The event did not feature any telephone questions, apparently due to concerns over ‘zoom bombing’. Instead, organizers solicited questions over email and the in-event Q&A function. City Manager Deb Feng moderated the forum, with Cupertino Mayor Steven Scharf also online.
Monday’s event was apparently the first in a series, with a second focused on students and teens coming in July.
Looking for ways to improve
Captain Rich Urena represented the County Sheriff’s Department, as he leads the substation in Cupertino.
Over the 90-minute event, Urena answered more than two-dozen questions on use of force, department policies, racial profiling and more.

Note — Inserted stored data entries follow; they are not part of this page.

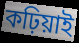
কঢ়িয়াই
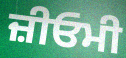
ਜ਼ੀਓਮੀ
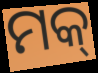
ମକ୍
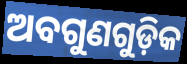
ଅବଗୁଣଗୁଡ଼ିକ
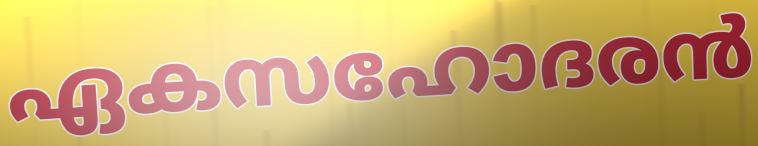
ഏകസഹോദരൻ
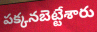
పక్కనబెట్టేశారు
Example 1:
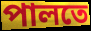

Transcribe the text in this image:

পালতে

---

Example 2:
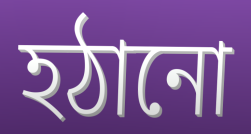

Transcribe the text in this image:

হঠানো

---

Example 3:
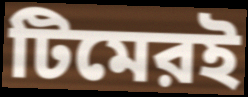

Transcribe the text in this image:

টিমেরই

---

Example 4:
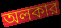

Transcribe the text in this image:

অলকার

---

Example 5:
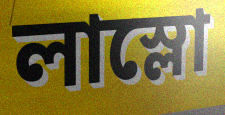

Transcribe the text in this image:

লাস্লো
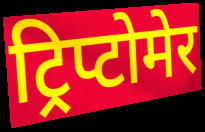
ट्रिप्टोमेर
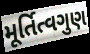
મૂર્તિત્વગુણ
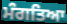
ਮੰਗਤਿਆ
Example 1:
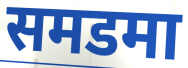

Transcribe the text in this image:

समडमा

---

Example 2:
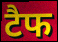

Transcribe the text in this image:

टैफ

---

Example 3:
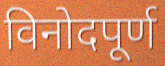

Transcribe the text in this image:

विनोदपूर्ण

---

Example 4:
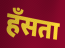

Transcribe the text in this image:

हॅंसता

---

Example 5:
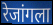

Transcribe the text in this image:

रेजांगला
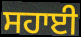
ਸਹਾਈ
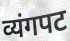
व्यंगपट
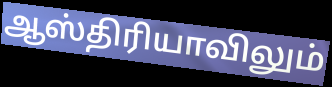
ஆஸ்திரியாவிலும்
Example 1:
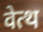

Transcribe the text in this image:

वेत्थ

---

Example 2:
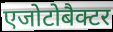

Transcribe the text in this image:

एजोटोबैक्टर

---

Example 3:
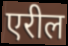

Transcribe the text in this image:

एरील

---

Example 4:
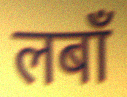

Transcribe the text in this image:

लबाँ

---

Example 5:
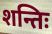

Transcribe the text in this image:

शन्तिः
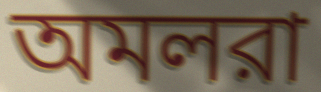
অমলরা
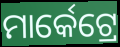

From the beginning, Urena stressed that the department and its deputies are consistently working to build community trust.
“We stand in solidarity with the intent of the movement we are seeing nationwide,” Urena said. “What we want to do is really look at how we can improve our services.”

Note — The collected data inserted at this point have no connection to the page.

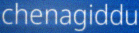
chenagiddu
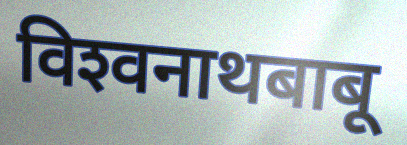
विश्‍वनाथबाबू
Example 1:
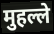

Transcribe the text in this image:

मुहल्ले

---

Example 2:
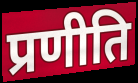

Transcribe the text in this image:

प्रणीति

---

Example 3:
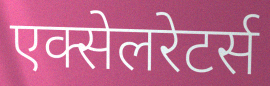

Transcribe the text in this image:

एक्सेलरेटर्स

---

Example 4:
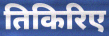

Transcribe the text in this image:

तिकिरिए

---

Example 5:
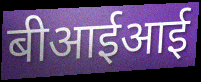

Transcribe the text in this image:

बीआईआई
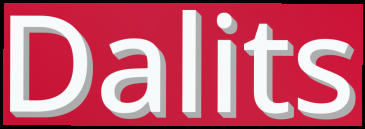
Dalits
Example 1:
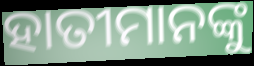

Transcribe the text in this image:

ହାତୀମାନଙ୍କୁ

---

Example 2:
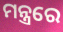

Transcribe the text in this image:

ମନ୍ତ୍ରରେ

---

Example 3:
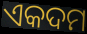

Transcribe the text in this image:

ଏକଦମ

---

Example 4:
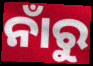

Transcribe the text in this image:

ନାଁରୁ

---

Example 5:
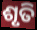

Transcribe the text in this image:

ଶୃତି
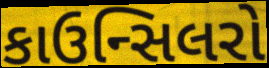
કાઉન્સિલરો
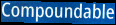
Compoundable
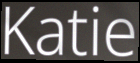
Katie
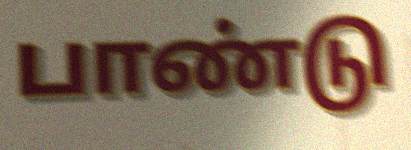
பாண்டு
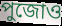
পুজোও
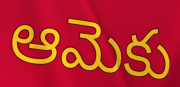
ఆమెకు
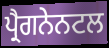
ਪ੍ਰੈਗਨੇਨਟਲ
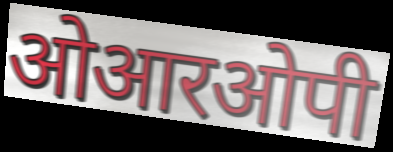
ओआरओपी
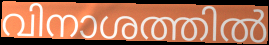
വിനാശത്തിൽ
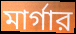
মার্গার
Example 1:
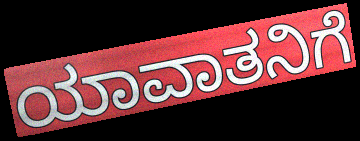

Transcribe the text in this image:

ಯಾವಾತನಿಗೆ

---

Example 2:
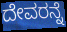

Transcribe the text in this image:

ದೇವರನ್ನೆ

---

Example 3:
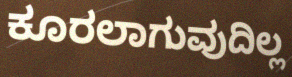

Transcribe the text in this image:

ಕೂರಲಾಗುವುದಿಲ್ಲ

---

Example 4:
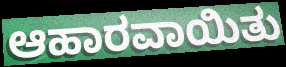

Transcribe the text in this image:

ಆಹಾರವಾಯಿತು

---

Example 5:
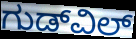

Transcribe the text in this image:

ಗುಡ್‌ವಿಲ್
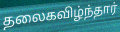
தலைகவிழ்ந்தார்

Urena also highlighted the extensive training the department undergoes.
“We are extensively trained on use of force.”
Urena did discuss the lengthy processes and documentation required around use of force. However, he did not discuss ways to revamp or reform that system.
The department has banned carotid restraints in recent weeks, and is revisiting the amount of excess military equipment in inventory.
Openness to including other entities in the process
Among the main goals of recent protests has been to have other, non-police, agencies respond to non-violent situations including mental health, homelessness, or disputes.
Urena expressed an openness to that devolvement, up to a point.
“We recognize that we may not be the best in dealing with certain calls for service,” Urena said. “For example, we are seeing many calls related to service for mental health.”
Urena was quick to say that the Sheriff’s office is the most responsive, and other agencies might not have capacity.
“A lot of organizations will not respond in a timely manner.”
According to the conversation, Cupertino spends approximately $15.5 million per year on its contract with the Sheriff’s Department. That is among the lowest in the region.